I can not use like this: var thread =new Thread(Update);
it must be void.
Your issue is that its an awaitable task, not that its void
var task = Task.Run(() => Update());
await task;
or simply:
await Task.Run(() => Update());
Please read the following documents:
Async Programming : Introduction to Async/Await on ASP.NET
https://learn.microsoft.com/en-us/archive/msdn-magazine/2014/october/async-programming-introduction-to-async-await-on-asp-net
"Async and await on ASP.NET are all about I/O. They really excel at reading and writing files, database records, and REST APIs. However, they’re not good for CPU-bound tasks. You can kick off some background work by awaiting Task.Run, but there’s no point in doing so. In fact, that will actually hurt your scalability by interfering with the ASP.NET thread pool heuristics. If you have CPU-bound work to do on ASP.NET, your best bet is to just execute it directly on the request thread.

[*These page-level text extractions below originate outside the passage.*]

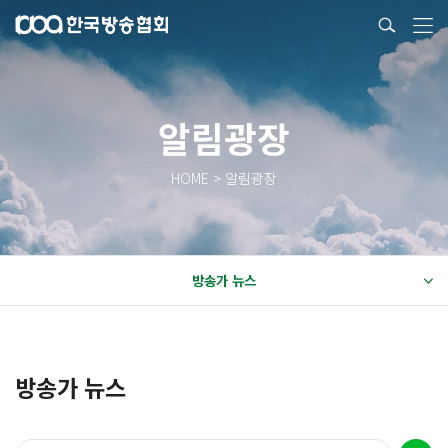
알림광장
HOME > 알림광장
방송가 뉴스
방송가 뉴스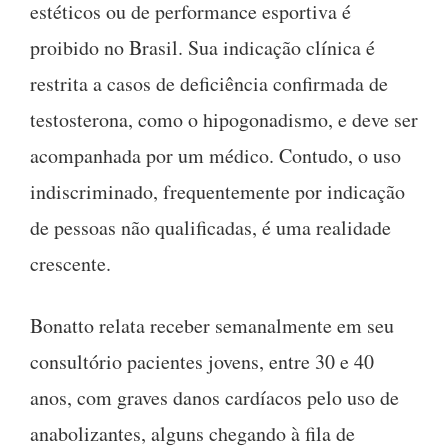
estéticos ou de performance esportiva é
proibido no Brasil. Sua indicação clínica é
restrita a casos de deficiência confirmada de
testosterona, como o hipogonadismo, e deve ser
acompanhada por um médico. Contudo, o uso
indiscriminado, frequentemente por indicação
de pessoas não qualificadas, é uma realidade
crescente.
Bonatto relata receber semanalmente em seu
consultório pacientes jovens, entre 30 e 40
anos, com graves danos cardíacos pelo uso de
anabolizantes, alguns chegando à fila de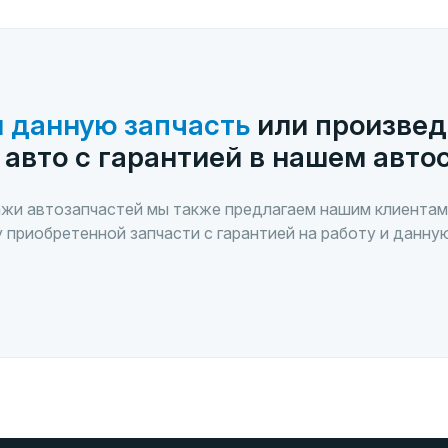
 данную запчасть
или произвед
 авто с гарантией в нашем авто
жи автозапчастей мы также предлагаем нашим клиентам
 приобретенной запчасти с гарантией на работу и данну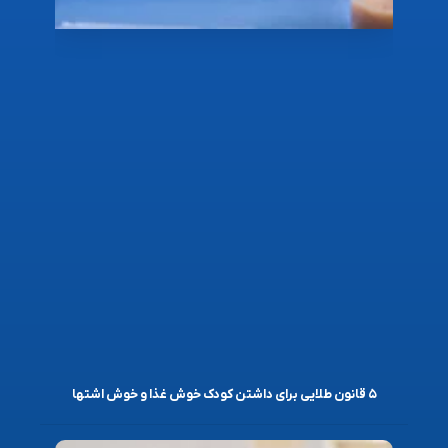
۵ قانون طلایی برای داشتن کودک خوش غذا و خوش اشتها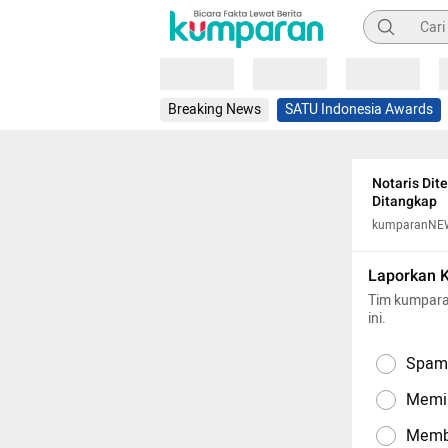
Pencarian
Loading
Loading
Loading
Breaking News
SATU Indonesia Awards
Notaris Dit
Ditangkap
kumparanNE
Laporkan 
Tim kumpara
ini.
Spam,
Memil
Memba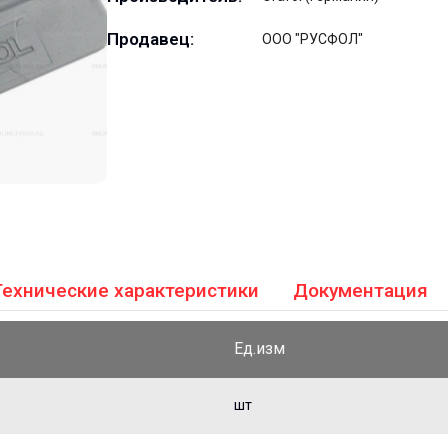
Продавец:
ООО "РУСФОЛ"
Технические характеристики
Документация
Ед.изм
шт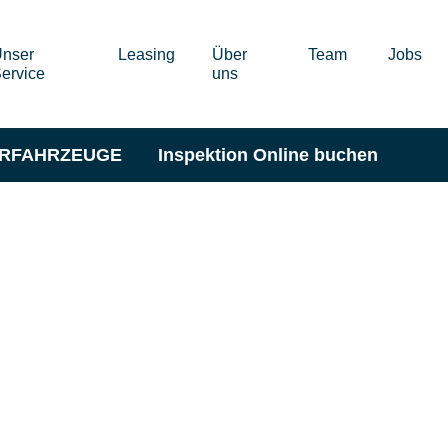
nser
Leasing
Über
Team
Jobs
ervice
uns
ERFAHRZEUGE
Inspektion Online buchen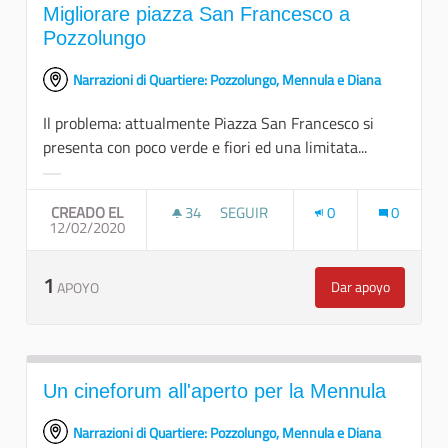
Migliorare piazza San Francesco a
Pozzolungo
Narrazioni di Quartiere: Pozzolungo, Mennula e Diana
Il problema: attualmente Piazza San Francesco si
presenta con poco verde e fiori ed una limitata...
Resultados al filtrar por la categoría:
CREADO EL
34
34 SEGUIDORAS
SEGUIR
0
0
12/02/2020
MIGLIORARE PIAZZA SAN FRANCE
1
Dar apoyo
APOYO
Migliorare pia
Un cineforum all'aperto per la Mennula
Narrazioni di Quartiere: Pozzolungo, Mennula e Diana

As a general rule, don’t queue work to the thread pool on ASP.NET."
Avoid blocking calls
https://learn.microsoft.com/en-us/aspnet/core/performance/performance-best-practices?view=aspnetcore-6.0#avoid-blocking-calls
"Do not: Call Task.Run and immediately await it. ASP.NET Core already runs app code on normal Thread Pool threads, so calling Task.Run only results in extra unnecessary Thread Pool scheduling. Even if the scheduled code would block a thread, Task.Run does not prevent that."